The High-Level Panel on the Post-2015 Development Agenda has outlined a new development framework to eradicate extreme poverty by 2030. Analysts and UN experts are concerned that we will not be able to eradicate extreme poverty by the end of the 2015 Millennium Development Goals. Experts agree that the population is growing at too fast a rate to eliminate poverty by 2015. They believe that a more realistic option is to focus on extreme poverty and worry less about “comfortable” relative poverty.
The new agenda was released at the Tokyo International Conference on African Development to the UN Secretary General, Ban Ki-moon. The new agenda outlines the High-Panels recommendations to eradicate extreme poverty by 2030 and to complete the promise of sustainable development. Secretary Ban believes the Tokyo Conference should galvanize action to help live up to our pledge to end poverty, educate children, empower women, and provide health services to all.
An examination of the report showed that the panel had a clear sense of respect for the 2015 Millennium Development Goals, showcasing the accomplishments and progress the MGDs have been able to make. Improvements range from poverty reduction, lowered child mortality rates, malaria improvements and more. The panel believes that in order to complete the original goals, updated goals and targets are a must.
The new agenda follows closely in spirit with the old MGDs, focusing on poverty, hunger, water, sanitation, education, and healthcare. The High-Panel criticized the MGDs for their lack of focus on reaching the worlds poorest and more excluded, vulnerable people, and aims to improve on that.

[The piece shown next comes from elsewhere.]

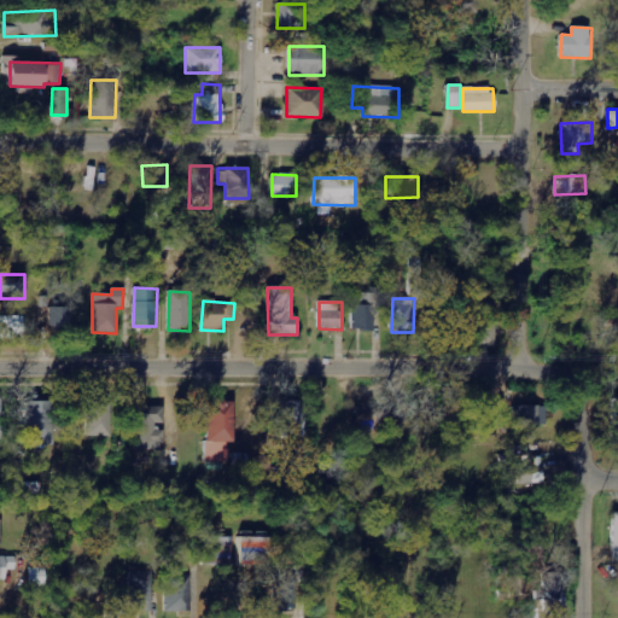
[(353,331),(375,331),(375,305),(353,305),(353,331)]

The panel also believes the MGDs largely ignored the effects of violence and conflict on development, and would like to see improvements in that area as well.
Additionally, the panel would like the new goals to discuss the importance of good governance, rule of law, free speech, and open and accountable governments. The High-Panel severely criticized the MGDs lack of integration of social, economic and environmental sustainable development strategies. They believe the lack of this integration did not allow for the environment and development to be properly brought together.
The focus of the new goals and agenda rests on five key shifts including: a move from reducing to ending extreme poverty, placing sustainable development at the core of the development agenda, transforming economies to drive inclusive growth, building accountable institutions, and forging a new global partnership based on cooperation, equity and human rights. The new agenda will be applicable to the Global North and South alike, also taking into account survey responses from Africans, and national consultations from more than 90 countries.
Ban has expressed his desire for African nations to become more integrated in the global economy. He would like to see more responsible foreign investment, which would lead to more potential for African countries, providing them access to more markets around the world, increasing their growth potential.
In their report, the panel focused on the best practices to address problems including maternal health, food security, sexual violence, and barriers to women’s economic, legal and political empowerment. The new agenda seeks to make women a more fundamental and important part of the development process. Women have emerged at the forefront of global development and the high-panel, and new agenda is working to utilize and empower women to achieve their goals of eradicating extreme poverty by 2030.